A par de dois ou três temas que se podem considerar Fado Canção, na sua grande maioria o reportório deste disco parte das composições mais tradicionais do Fado, seja através das composições standards em que foram colocados novos poemas (uma prática comum no fado) ou através de novas composições que respeitam a estrutura poética tradicional. Não esquecendo, obviamente, o encontro entre os arranjos e a direção musical de José Mário Branco com o tradicionalismo dos músicos de fado aqui presentes. Na direção de interpretação e do conceito, o produtor conta com a ajuda de Manuela de Freitas.
Este disco, por tudo o que tem ao seu redor, marca uma mudança na carreira de Katia, mas quando se é fadista uma vez é-se fadista sempre e cada vez mais, porque da raiz nasce a árvore e a árvore não para de crescer. Basta ser-se autêntico e genuíno e ter a capacidade de receber com gratidão para depois dar com prazer o que em nosso transformamos.
Um Disco Antena1!
*****
O FADO DE SER FADISTA…
Era uma vez, há dezanove anos, em Lisboa e numa noite muito quente…

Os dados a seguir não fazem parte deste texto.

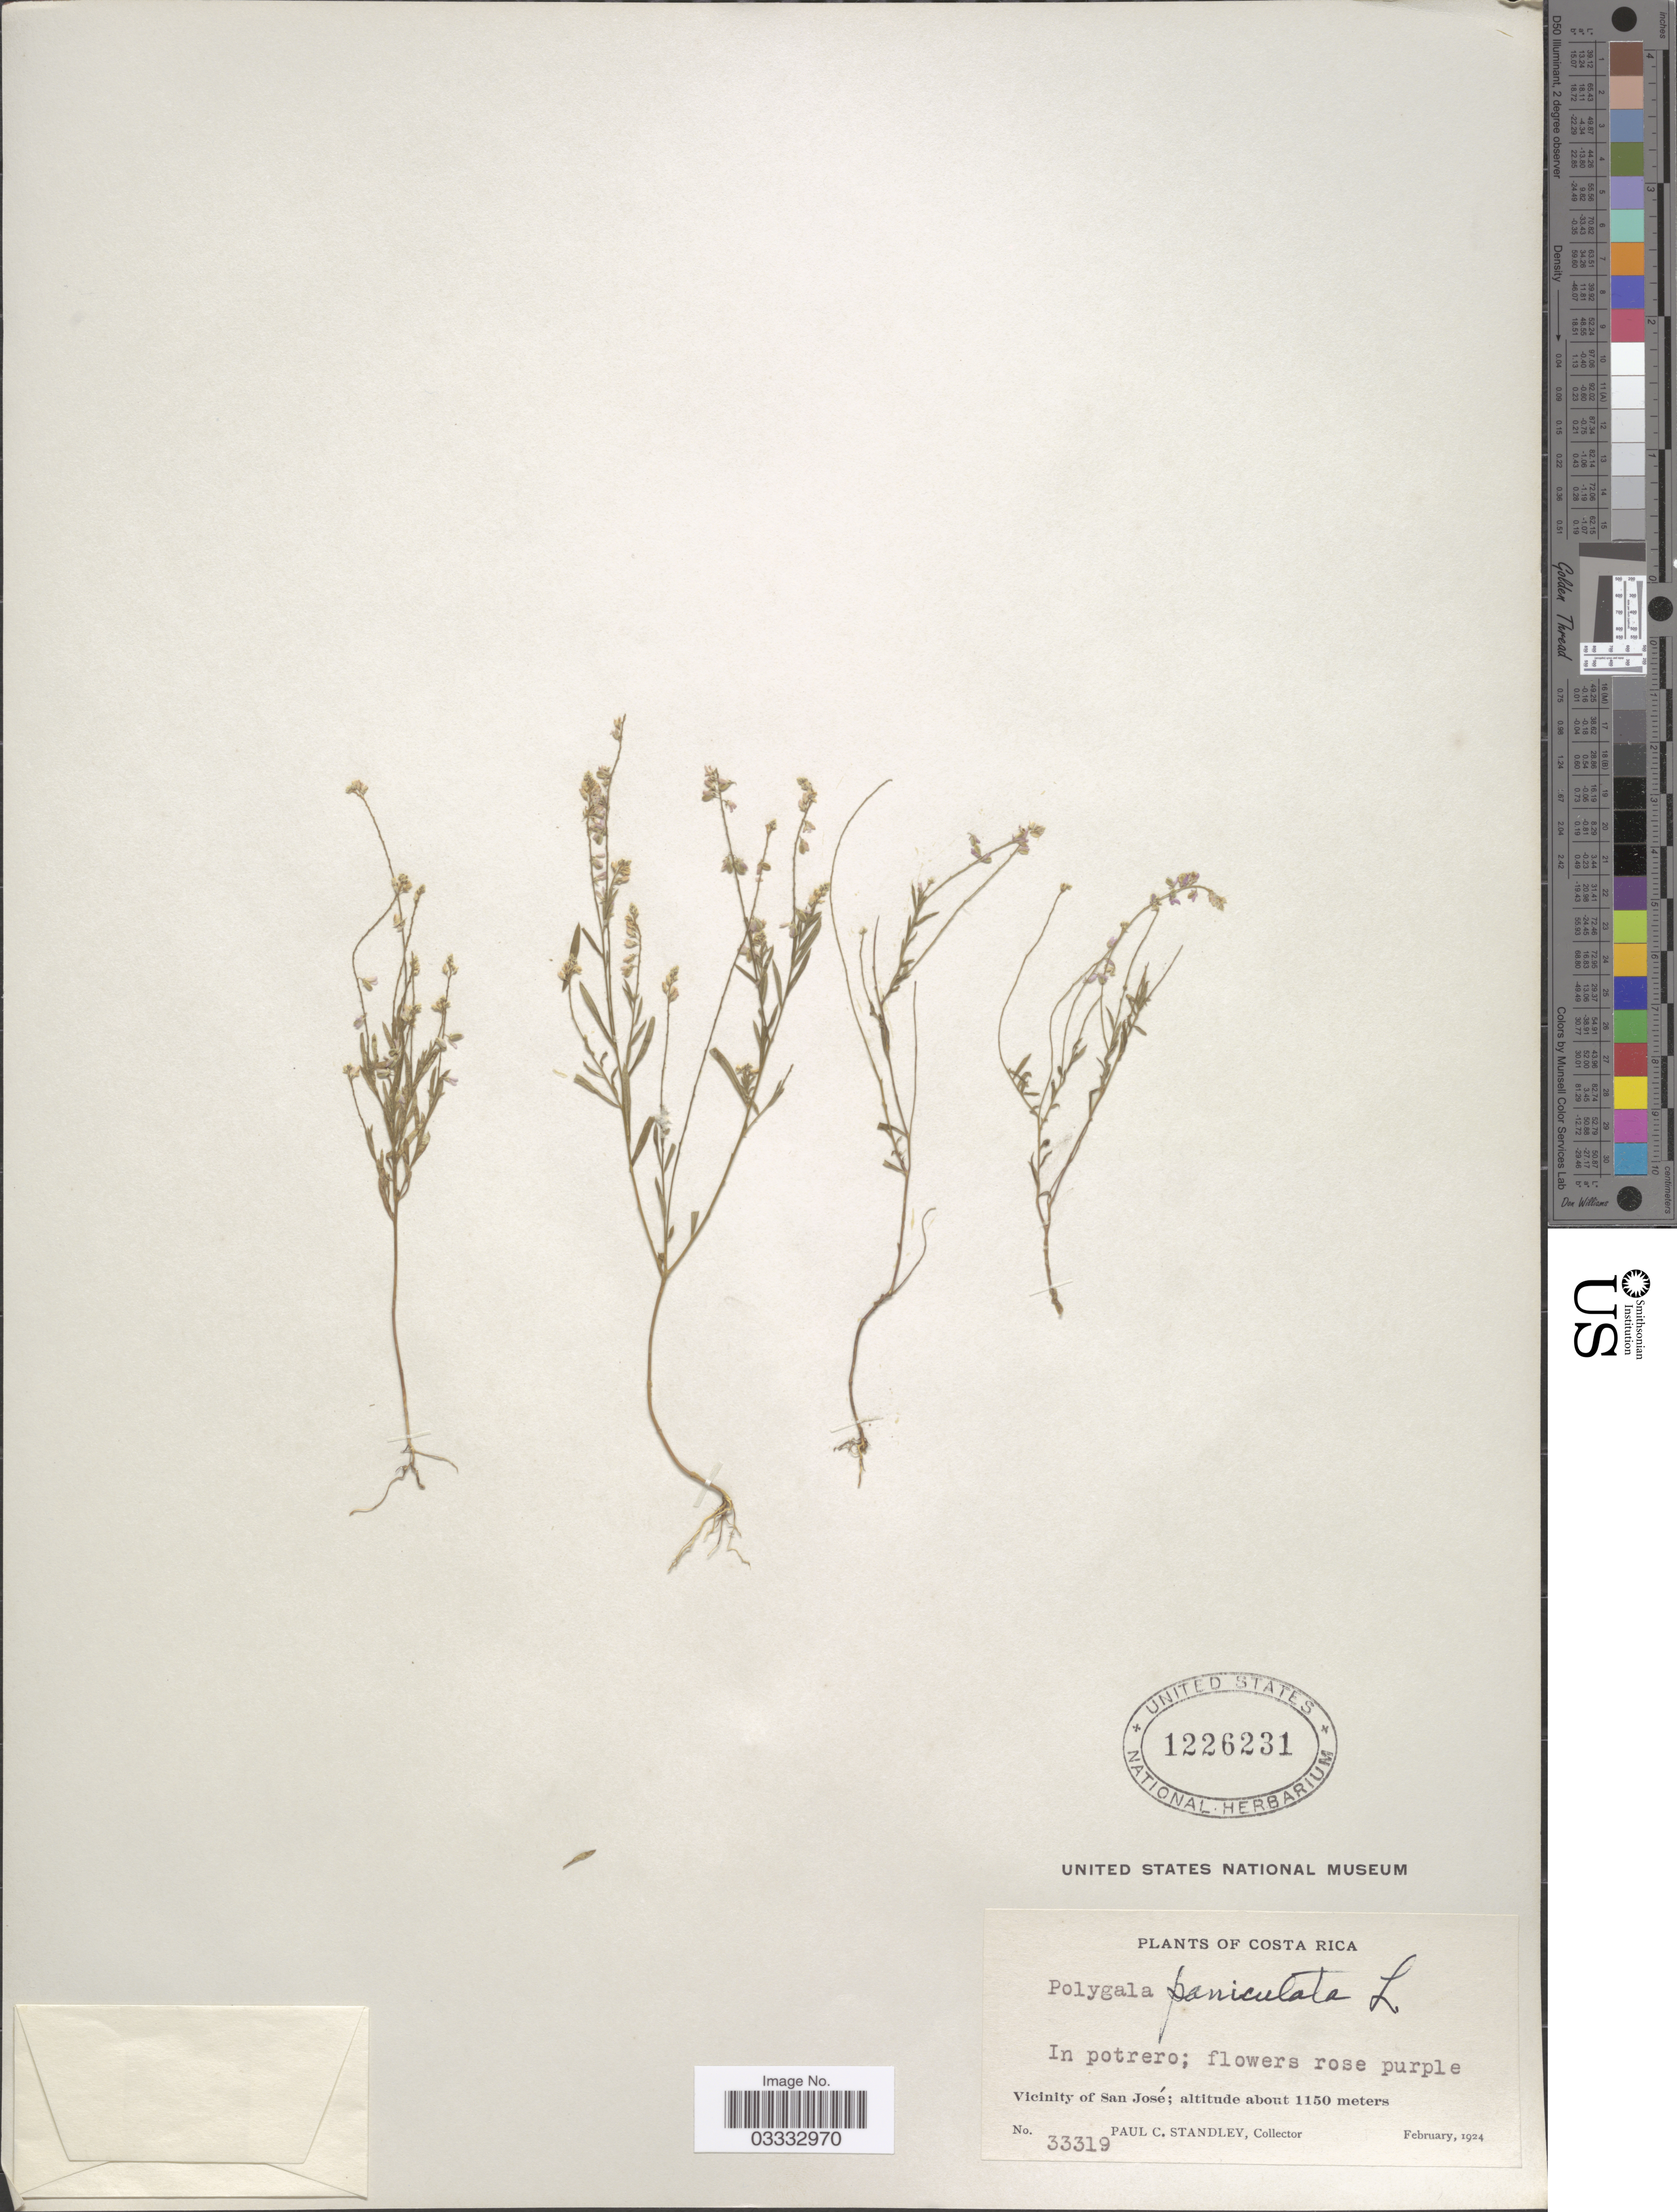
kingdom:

A Casa de Fados, cheia, era um santuário num daqueles dias em que o ambiente, a atmosfera e a inspiração contaminavam as almas de cada um. Os tais dias em que o fado não se ensaia, não se prepara nem se organiza… desta vez é ele que toma conta de nós e pura e simplesmente, acontece…
Era uma noite única, apenas dedicada aos músicos, não estando previstas atuações ou intervenções de cantadores ou cantadeiras. Apenas as grandes composições para a Guitarra Portuguesa seriam interpretadas naquela noite. Já se tinham ouvido alguns dos mais importantes músicos da época e da história, alguns mais velhos, os mestres, e alguns mais novos, os virtuosos e as promessas.
A Casa estava cheia de fadistas (cantadores e cantadeiras) mas ninguém se chegou à frente para cantar. Ainda não se tinham ouvido as cordas das guitarras a servir de guia da alma de quem pega nas palavras para nos contar as histórias que o fado canta.
Chegou uma miúda, vinte e poucos anos, estudante de medicina. Apareceu por sugestão de um dos fadistas residentes da Casa. Não era suposto cantar, mas alguém disse: nenhum fadista profissional ou experiente deverá cantar esta noite, mas porque não abrir uma exceção a uma nova voz, a uma estreia? Se a noite está como está, quem sabe o que nos pode acontecer… O Convite foi feito, ela não queria, mas depois de muitos pedidos aproximou-se dos músicos, e começou a cantar… mudou tudo, já não era a noite das guitarras; era uma noite em que surgiu uma nova grande fadista, uma grande promessa…
Um ano depois, entre a conclusão do curso de medicina, as noites de fados, as tertúlias e as atuações em vários eventos e pequenos espetáculos, Katia Guerreiro foi uma das artistas convidadas a participar no espetáculo de homenagem à Senhora Dona Amália Rodrigues, no Coliseu dos Recreios em Lisboa. Aquela que é considerada a sala mais importante e mais emblemática do nosso país. Público e crítica rendem-se à sua interpretação de “Amor de Mel, Amor de Fel”, considerando-a a melhor atuação da noite.